The more than 80-year political and ideological bond between the ANC and SACP is under strain, highlighting the historical depth that makes current tensions within the Tripartite Alliance more consequential.
The two organisations were in lockstep throughout the anti-colonial and anti-apartheid struggle. The relationship endured the Cold War, the rooi gevaar, swart gevaar and total onslaught attacks, which were sponsored by state and global imperialism.
Dubbed a principled and revolutionary relationship, tested in battle and built on commitments that included dying for each other as organisations, the relationship was never expected to disintegrate.
In conceptualising the National Democratic Revolution (NDR), the two parties agreed that they did not share the same ideological destiny. To the SACP, socialism has always been the future, while the ANC focused on transferring political, economic and social power to the people. This ideological divergence threatens the alliance’s cohesion and raises questions about its future stability.
The execution of the NDR as a cause required the command of state power and a legal framework that outlaws any conduct inimical to the principles underpinning the establishment of a National Democratic Society (NDS). It became important for the post-colonial and post-apartheid state to be anchored in arrangements for governing each other that advance what the democratic order should be about.
Social and economic justice, human dignity, the fulfilment of a constitutionally entrenched Bill of Human Rights, the supremacy of the Constitution, and universal adult suffrage became the foundational provisions of a new society.
How such a society progresses towards the stated ideals was left to competitive democracy, which allows those with a convincing value proposition for voters and society to act. This posture, which defined the ANC as having arguably reached its end state, save for the quality issues required to declare that it has indeed created an NDS, was a position the SACP rejected.
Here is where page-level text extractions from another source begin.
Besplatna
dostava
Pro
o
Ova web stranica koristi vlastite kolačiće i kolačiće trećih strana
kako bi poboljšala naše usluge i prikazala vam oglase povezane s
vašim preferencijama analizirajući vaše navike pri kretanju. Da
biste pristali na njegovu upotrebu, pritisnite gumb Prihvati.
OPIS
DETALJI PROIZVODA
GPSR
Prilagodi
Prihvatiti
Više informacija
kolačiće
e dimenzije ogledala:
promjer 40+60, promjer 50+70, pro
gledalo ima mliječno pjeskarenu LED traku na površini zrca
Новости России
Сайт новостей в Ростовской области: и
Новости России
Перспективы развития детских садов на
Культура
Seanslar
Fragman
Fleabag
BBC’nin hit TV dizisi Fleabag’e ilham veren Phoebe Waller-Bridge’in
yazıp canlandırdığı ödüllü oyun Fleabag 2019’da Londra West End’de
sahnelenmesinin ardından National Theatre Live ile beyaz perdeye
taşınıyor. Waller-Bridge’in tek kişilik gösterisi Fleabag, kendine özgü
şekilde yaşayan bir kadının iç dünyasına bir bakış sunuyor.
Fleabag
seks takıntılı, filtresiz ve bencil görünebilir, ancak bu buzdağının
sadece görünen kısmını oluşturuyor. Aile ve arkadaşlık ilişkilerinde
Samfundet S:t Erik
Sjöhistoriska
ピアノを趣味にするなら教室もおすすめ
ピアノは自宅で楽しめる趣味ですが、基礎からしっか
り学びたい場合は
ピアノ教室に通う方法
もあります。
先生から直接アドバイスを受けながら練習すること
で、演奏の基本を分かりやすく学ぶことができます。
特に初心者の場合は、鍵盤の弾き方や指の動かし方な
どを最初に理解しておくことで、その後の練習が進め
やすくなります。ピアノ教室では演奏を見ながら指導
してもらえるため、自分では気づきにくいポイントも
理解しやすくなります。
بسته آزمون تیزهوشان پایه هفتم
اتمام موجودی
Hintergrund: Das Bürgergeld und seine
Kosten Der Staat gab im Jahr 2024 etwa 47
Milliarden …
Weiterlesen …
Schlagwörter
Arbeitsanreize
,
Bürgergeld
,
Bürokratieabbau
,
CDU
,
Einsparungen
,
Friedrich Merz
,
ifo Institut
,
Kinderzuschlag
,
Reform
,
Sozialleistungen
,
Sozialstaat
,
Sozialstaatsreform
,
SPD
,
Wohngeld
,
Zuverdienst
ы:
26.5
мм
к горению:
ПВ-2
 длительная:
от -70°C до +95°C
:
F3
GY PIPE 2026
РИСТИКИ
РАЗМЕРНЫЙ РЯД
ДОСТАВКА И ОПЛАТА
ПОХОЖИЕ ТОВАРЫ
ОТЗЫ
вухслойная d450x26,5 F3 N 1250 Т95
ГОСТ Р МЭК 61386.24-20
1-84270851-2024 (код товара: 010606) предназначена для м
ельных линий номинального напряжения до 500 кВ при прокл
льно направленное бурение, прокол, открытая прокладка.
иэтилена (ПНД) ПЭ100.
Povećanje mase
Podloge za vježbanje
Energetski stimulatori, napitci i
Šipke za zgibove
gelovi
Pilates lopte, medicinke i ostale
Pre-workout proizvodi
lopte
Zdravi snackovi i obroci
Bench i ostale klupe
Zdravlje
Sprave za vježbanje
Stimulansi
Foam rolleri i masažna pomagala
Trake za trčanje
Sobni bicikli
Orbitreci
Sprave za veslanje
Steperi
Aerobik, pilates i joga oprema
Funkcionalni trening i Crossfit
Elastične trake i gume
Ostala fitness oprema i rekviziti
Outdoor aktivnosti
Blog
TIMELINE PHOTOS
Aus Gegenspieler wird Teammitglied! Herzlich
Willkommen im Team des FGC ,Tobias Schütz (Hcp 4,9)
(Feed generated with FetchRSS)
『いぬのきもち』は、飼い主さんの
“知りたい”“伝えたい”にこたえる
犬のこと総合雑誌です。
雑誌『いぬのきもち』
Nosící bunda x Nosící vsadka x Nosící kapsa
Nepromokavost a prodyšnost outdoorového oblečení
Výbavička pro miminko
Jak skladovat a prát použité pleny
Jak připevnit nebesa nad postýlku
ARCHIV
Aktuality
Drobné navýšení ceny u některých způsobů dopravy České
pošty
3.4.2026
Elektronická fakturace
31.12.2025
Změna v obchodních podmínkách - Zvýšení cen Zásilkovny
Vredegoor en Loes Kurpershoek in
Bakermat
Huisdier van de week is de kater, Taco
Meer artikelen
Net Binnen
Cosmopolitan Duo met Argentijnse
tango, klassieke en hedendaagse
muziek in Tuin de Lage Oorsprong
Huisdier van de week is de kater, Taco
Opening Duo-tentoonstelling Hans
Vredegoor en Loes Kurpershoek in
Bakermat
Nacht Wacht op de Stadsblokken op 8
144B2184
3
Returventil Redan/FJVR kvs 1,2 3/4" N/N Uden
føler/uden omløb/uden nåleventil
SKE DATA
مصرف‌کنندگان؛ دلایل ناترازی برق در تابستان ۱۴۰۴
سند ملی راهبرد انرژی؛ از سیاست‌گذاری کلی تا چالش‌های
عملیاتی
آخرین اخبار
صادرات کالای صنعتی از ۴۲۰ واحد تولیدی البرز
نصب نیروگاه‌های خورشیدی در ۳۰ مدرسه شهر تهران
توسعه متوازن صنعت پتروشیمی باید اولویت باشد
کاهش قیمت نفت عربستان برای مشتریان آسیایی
To the SACP, the 1994-96 settlement marked a democratic breakthrough, from which the journey to its socialist future could begin. The ANC, as the immediate custodian of state power and having won the governing party role through an election, became a contested terrain for the ideological direction of the republic.
Potentially unexpected within the Tripartite Alliance was the reality of influential ANC leaders who did not believe in socialism. There is increasingly strong evidence that the ANC has become more liberal since 1994 than it has ever been. In ideological terms, this should pose existential risks for the SACP if it does not actively pursue state power, either directly or by exerting ideological influence over the ANC.
The May 2024 moment, which challenged the ANC’s access to state power, foregrounded the ideological affinity of the ANC, as it is currently led, with the liberal cause. The worst liberal instincts of those in the ANC establishment won the battle over whom to coalesce with to meet the 50-plus-1 threshold to govern. This also meant the decisive entry of liberal political parties into the centre of government.
Suicidal as it may seem, the SACP’s approach to this matter is informed by its genuine existential realities, beyond an ANC that would, in all likelihood, be on the periphery of state power.
The emboldened dominance of liberalism created political space for neoliberal economic policies that are fundamentally inimical to what the SACP would ordinarily stand for. The relationship between the ANC and SACP could therefore not continue in its current form.
The paradigmatic shift in public representation, in which citizens are represented through the interests of political parties that enter coalitions, meant that the dominant liberal substrate of the government of national unity (GNU) would prevail.
For the ANC, the need to adjust the terms of the relationship with the SACP is a long-overdue strategic, political and ideological imperative. The SACP’s decision to go it alone in the forthcoming local government elections has further accelerated the need for such honest engagement.
Suicidal as it may seem, the SACP’s approach to this matter is informed by its genuine existential realities, beyond an ANC that would, in all likelihood, be on the periphery of state power. The lessons from local government have been instructive for the SACP’s posture.
On the other hand, the ANC’s posture, informed by its experience of losing members to organisations that split from it, approaches the changing relationship from a different existential basis. To the ANC, the go-it-alone decision represents a further decline in electoral support before ideological rupture.
There are new exceptional circumstances, and neither party has considered the unique solutions required. The following 24 months, which include the local government elections and their candidate list processes, the Cosatu conference, and the ANC elective conference, will be the most consequential for the Tripartite Alliance, the ANC and the SACP, respectively.
The separation of the conjoined triplets is inevitable, and one will not make it beyond the surgery. The anatomy of the Tripartite Alliance is a surgical challenge that requires no election in sight.